● Exercise aim: Pictures excluded, copy every record that follows exactly as it appears.

Dataset excerpts
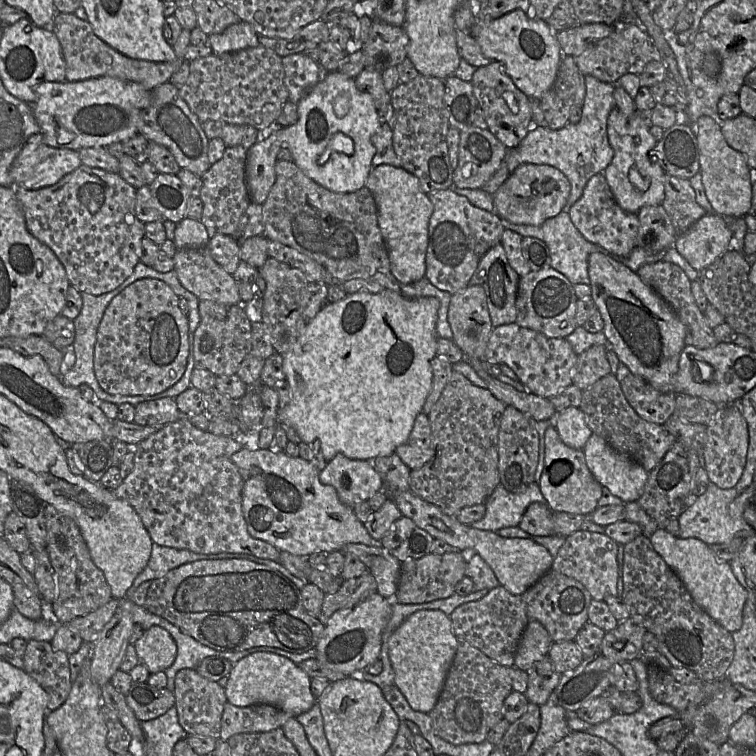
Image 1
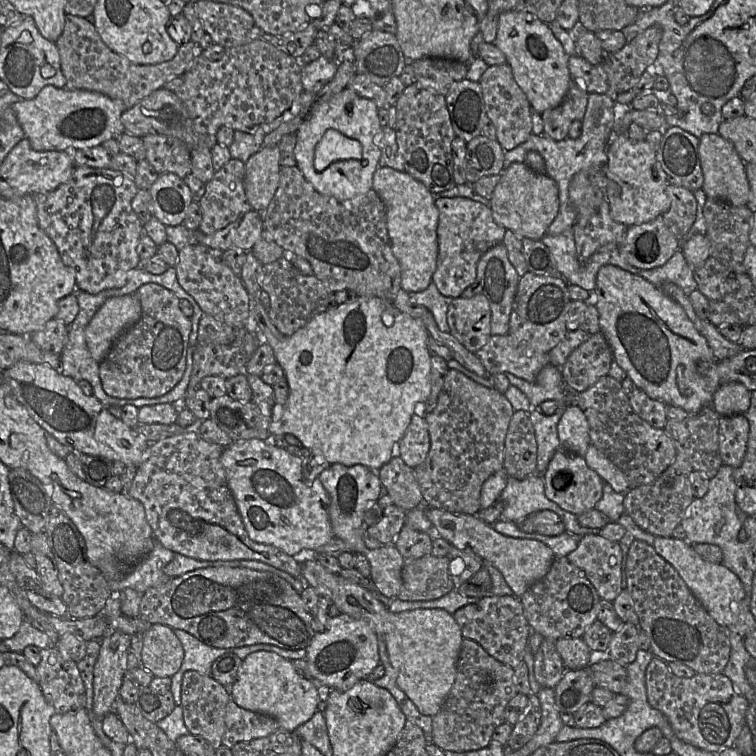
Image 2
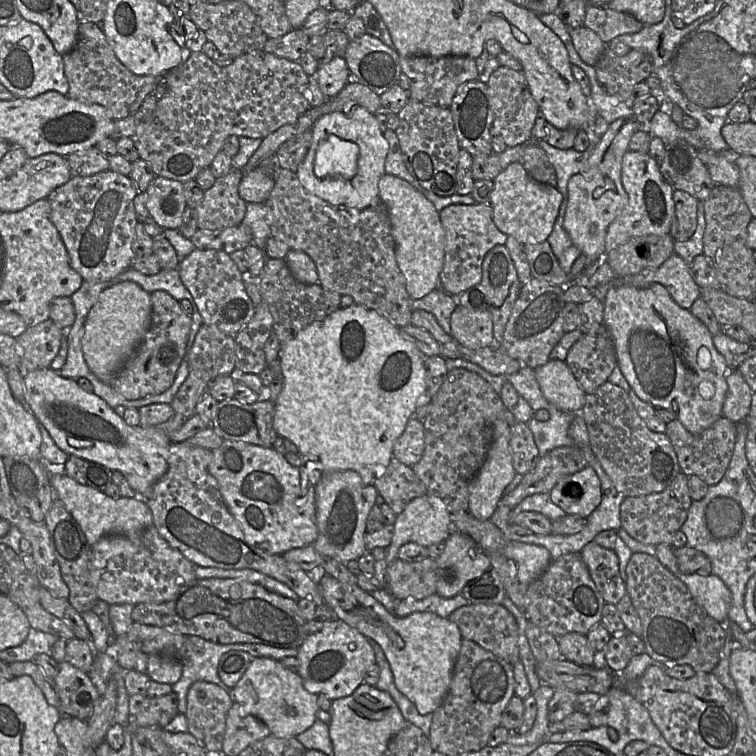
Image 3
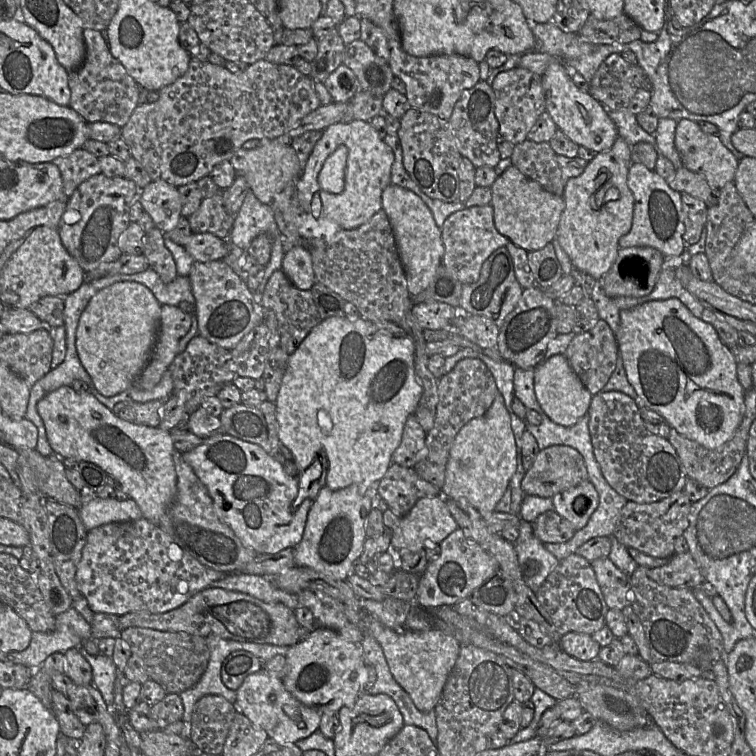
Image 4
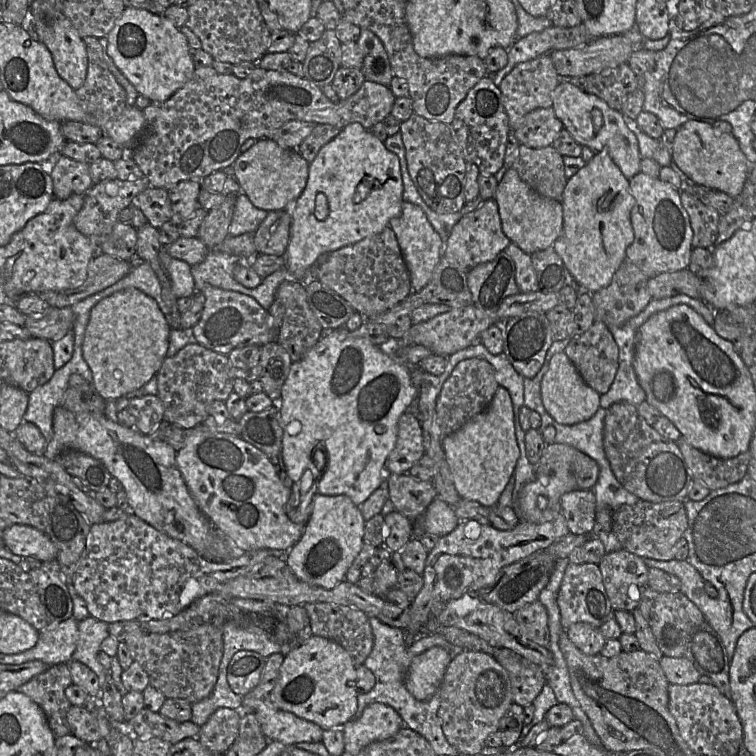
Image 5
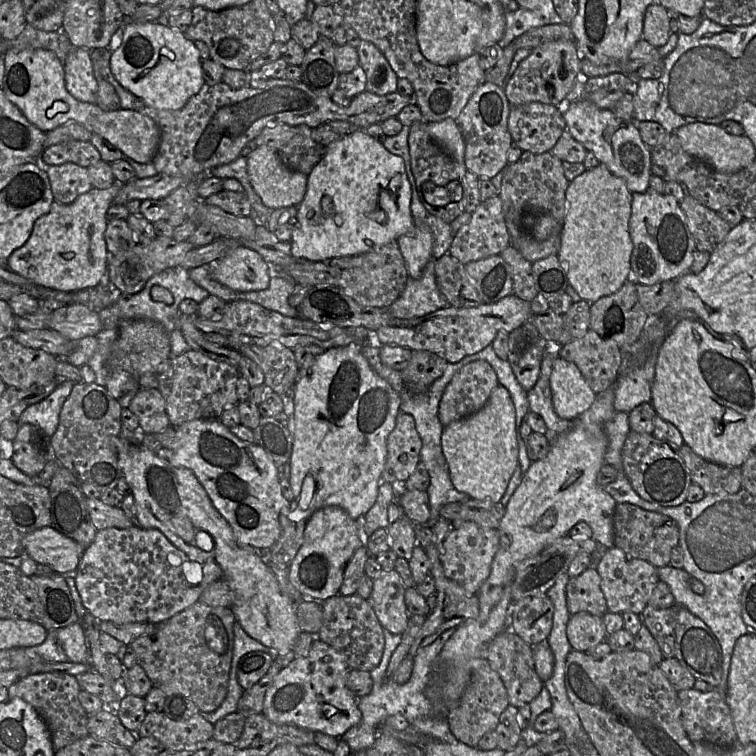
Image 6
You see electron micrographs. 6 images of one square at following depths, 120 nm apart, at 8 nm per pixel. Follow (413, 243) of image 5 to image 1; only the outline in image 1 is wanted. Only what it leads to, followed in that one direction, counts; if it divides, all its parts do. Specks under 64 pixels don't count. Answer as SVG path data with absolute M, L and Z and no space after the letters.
M381 164L373 167L365 187L374 196L378 209L378 225L384 240L390 272L402 284L421 280L426 272L429 220L433 204L421 188L419 179L403 167Z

● The completed task:
Image 1
Image 2
Image 3
Image 4
Image 5
Image 6
You see electron micrographs. 6 images of one square at following depths, 120 nm apart, at 8 nm per pixel. Follow (413, 243) of image 5 to image 1; only the outline in image 1 is wanted. Only what it leads to, followed in that one direction, counts; if it divides, all its parts do. Specks under 64 pixels don't count. Answer as SVG path data with absolute M, L and Z and no space after the letters.
M381 164L373 167L365 187L374 196L378 209L378 225L384 240L390 272L402 284L421 280L426 272L429 220L433 204L421 188L419 179L403 167Z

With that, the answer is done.